What’s more a little enclave is provided as a place to leave a phone or media device while connected or charging. Clever thinking.
A design feature that isn’t so clever is the placement of the handsfree buttons next to the head unit, rather than on the steering wheel. This is a pet peeve of ours and although the buttons are in easy reach, placement on the steering wheel would make more sense from a safety and ergonomic perspective.
Speaking of the head unit and its 5” touchscreen, it is simple enough to use and the colour display has clear graphics and large, highly legible fonts. An Achilles heel we found in our test car were that the sound system didn’t completely integrate with our smart phone and that the steering wheel mounted volume controls feel flimsy and were on occasion were temperamental in their operation.
Storage space isn’t bad either with a sizeable centre console, door bins that chilled glovebox and a cargo area of 378 litres with the rear seats up and 1316 with the 60:40 seats folded flat. The boot is also deep but as a consequence presents a load lip.
Engine and Transmission
At low speeds the 1.8 litre engine that develops 107kW @ 6500rpm and 175Nm @ 4700rpm offers enough zip for both the city and the open road. However, it can become quite coarse when the driver would like things to proceed a little more quickly and the six-speed box wasn’t as responsive as we would have liked.

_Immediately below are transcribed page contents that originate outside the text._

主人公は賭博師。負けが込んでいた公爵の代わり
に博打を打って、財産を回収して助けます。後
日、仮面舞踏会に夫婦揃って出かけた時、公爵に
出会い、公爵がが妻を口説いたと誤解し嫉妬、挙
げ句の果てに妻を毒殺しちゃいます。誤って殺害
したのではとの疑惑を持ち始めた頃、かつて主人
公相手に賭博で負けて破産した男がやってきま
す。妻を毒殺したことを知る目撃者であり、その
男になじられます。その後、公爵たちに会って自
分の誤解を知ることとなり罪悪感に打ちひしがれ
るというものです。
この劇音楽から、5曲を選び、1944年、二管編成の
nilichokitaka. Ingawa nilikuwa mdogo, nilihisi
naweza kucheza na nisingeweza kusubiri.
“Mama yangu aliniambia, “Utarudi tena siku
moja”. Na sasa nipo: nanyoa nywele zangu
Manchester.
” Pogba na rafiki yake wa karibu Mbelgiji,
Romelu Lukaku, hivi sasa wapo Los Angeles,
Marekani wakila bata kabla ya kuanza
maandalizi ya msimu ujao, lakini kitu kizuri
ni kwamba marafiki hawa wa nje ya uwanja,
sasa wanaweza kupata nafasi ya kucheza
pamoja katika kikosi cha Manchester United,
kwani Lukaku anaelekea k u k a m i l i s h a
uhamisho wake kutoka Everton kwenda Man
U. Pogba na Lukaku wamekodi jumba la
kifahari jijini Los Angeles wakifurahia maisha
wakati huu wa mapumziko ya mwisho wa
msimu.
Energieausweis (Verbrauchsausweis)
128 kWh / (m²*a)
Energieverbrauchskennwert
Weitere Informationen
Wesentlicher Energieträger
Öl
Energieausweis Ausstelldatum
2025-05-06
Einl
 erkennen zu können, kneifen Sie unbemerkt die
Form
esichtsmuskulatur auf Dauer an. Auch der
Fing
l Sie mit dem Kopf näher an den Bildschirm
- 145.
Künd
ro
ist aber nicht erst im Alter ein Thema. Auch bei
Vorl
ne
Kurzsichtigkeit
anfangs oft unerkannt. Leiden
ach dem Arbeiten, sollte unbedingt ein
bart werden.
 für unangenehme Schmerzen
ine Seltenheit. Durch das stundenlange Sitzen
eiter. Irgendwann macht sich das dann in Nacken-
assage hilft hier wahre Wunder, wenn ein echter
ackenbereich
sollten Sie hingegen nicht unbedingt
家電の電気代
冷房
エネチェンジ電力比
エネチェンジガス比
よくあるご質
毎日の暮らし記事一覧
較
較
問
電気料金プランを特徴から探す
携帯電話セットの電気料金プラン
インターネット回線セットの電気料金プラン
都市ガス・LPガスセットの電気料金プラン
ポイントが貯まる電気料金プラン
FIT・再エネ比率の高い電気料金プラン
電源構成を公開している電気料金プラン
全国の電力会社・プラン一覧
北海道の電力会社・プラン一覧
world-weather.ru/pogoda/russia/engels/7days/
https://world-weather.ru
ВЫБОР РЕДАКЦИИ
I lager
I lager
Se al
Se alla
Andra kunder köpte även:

Average fuel consumption was around 8.1 litres on test.
Ride and Handling
Hyundai has fitted the i30 with its tri-mode electric steering system which is slightly naff: Comfort is too soft and lifeless, Sport is a little firmer but realistically Normal is the best option. General steering feel is communicative if a little artificial.
Ride quality is comfortable, and handling is safe, planted and predictable and perfectly acceptable for nipping around suburbia.
Safety and Servicing.
Front, side, curtain and a driver’s knee airbag are standard, along with anti-lock brakes, electronic brakeforce distribution, stability control and traction control. All safety equipment add up to a five star ANCAP safety rating.
Disappointingly, a reversing camera is not available on the Active, instead rear parking sensors are fitted which slightly detracts from the car’s safety tool chest
Hyundai offers a five-year unlimited kilometre warranty and a life time capped price servicing, for the i30 Active like the one tested, you’re looking at $340 every 15,000 kilometres.
Verdict: Well made, good to drive, if a little basic. The i30 is popular and for good reason.
Overall score: 16/20
Make and model: Hyundai i30 Active
Engine type: 1797cc four-cylinder with double overhead cam, variable valve timing and electronic fuel injection.
Power: 107kW @ 6500rpm
Torque: 175Nm @ 4700rpm
Transmission: Six speed sports automatic; front wheel drive
Fuel consumption: 7.1 litres (combined)
Dimensions: 4300mm long, 1780mm wide, 1470mm high and 2650mm wheelbase
Suspension: Front: McPherson Strut Rear: Torsion beam axle.